The company announced this as a “technical test” called Project Stream to measure the feasibility of playing a high-end video game in Chrome, its web browser. It is a so-called “game-streaming” system, that is to say, that the game runs on Google’s servers and that only the image is broadcast in real time to the user. This allows you to play demanding titles on a weak machine.

For this test, Google has used Ubisoft and its game Assassin’s Creed Odyssey, whose release date is set for October 5. A limited number of players can register on the project site to participate and play for free. This requires an Internet connection with a speed of at least 25 Mb/s and reside in the US.

Cloud Gaming Is Booming

Project Stream

If Google has chosen a big budget game of this type, it is precisely to test the technical limitations of cloud gaming, which is much more complex than the diffusion of passive media such as music or video. The player’s commands must indeed be sent and executed on the server, then replay in real time on the screen for the experiment to be viable. If the latency time is sufficiently low (of the order of a few tens of milliseconds), the effect is transparent to the player. If it is too important, it becomes unplayable.

Google is not the first one to attempt this challenge. OnLive rubbed shoulders in the early 2000s, followed by Gaikai (bought by Sony) and a dozen others. Today, there are several services of this type, like PlayStation Now, GeForce Now, LiquidSky or Blacknut. We also know that Microsoft is working on the issue, as well as EA, which recently bought GameFly Streaming.

Streaming Games means No Hardware Requirements

Project Stream

The Google service is supposed to work in the Chrome browser. If everything went according to the Project Stream plan, it would actually work without any problems, and we would soon be able to play on the latest AAA productions on cheap netbooks and Chromebooks on which Google’s browser works. Games would be streamed at 60 fps, in Full HD.

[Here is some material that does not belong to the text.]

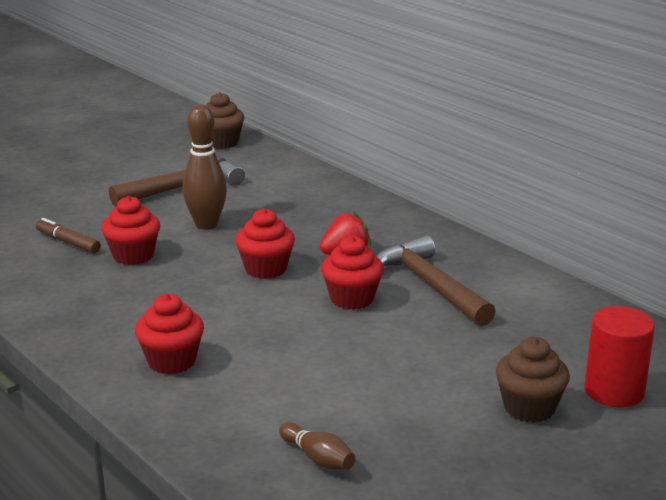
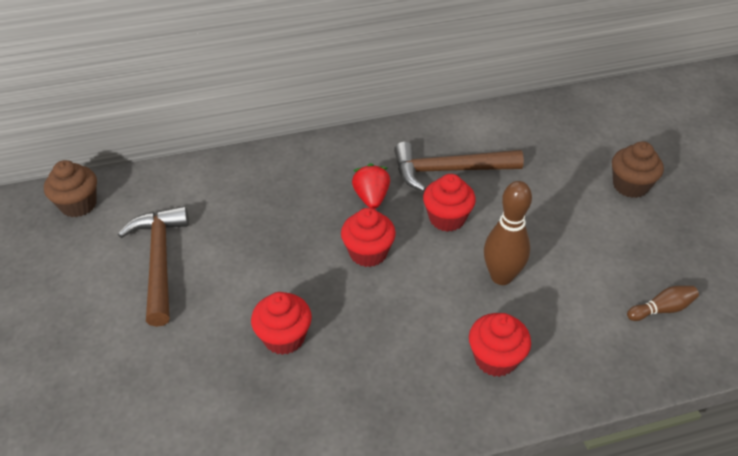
camera: 65 degrees left, 20 degrees up
brown marker [36,218,101,253] -> none
brown bowling pin [183,104,227,230] -> brown bowling pin moved to [484,181,532,285]
red cylinder [584,306,655,408] -> none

In addition to a computer with a browser, the player must have a sufficiently fast connection. Google ensures that their new full-liquidity service needs a 25 Mbps link. These days it is not a big problem, but …

The main difficulty for these services is the number of customers still small enough that they can serve because of their technical requirements (latency and bandwidth). In the first phase of the test, unfortunately, it is limited only to people in the US. Most likely, it will soon expand to other territories as well.

To qualify for the trial, you must be 17 years or older and live in the USA and have a reliable 25 Mbps internet connection to your home. Other stipulations are that you have a Google account, a Ubisoft account, and PC/Mac/ChromeOS/Linux install of Chrome 69 or newer. It is recommended that you have a wired USB controller or mouse and that you don’t try and play the game via laptop trackpad. Google says that the PlayStation DualShock 4 Controller, Xbox One Controller, and Xbox 360 Controller are compatible, depending upon your OS choice.

With Google’s impressive existing video streaming tech and capacity, hopefully, Project Stream is the start of a hugely popular web destination with lots of classic streaming freebies alongside the income generating AAA releases.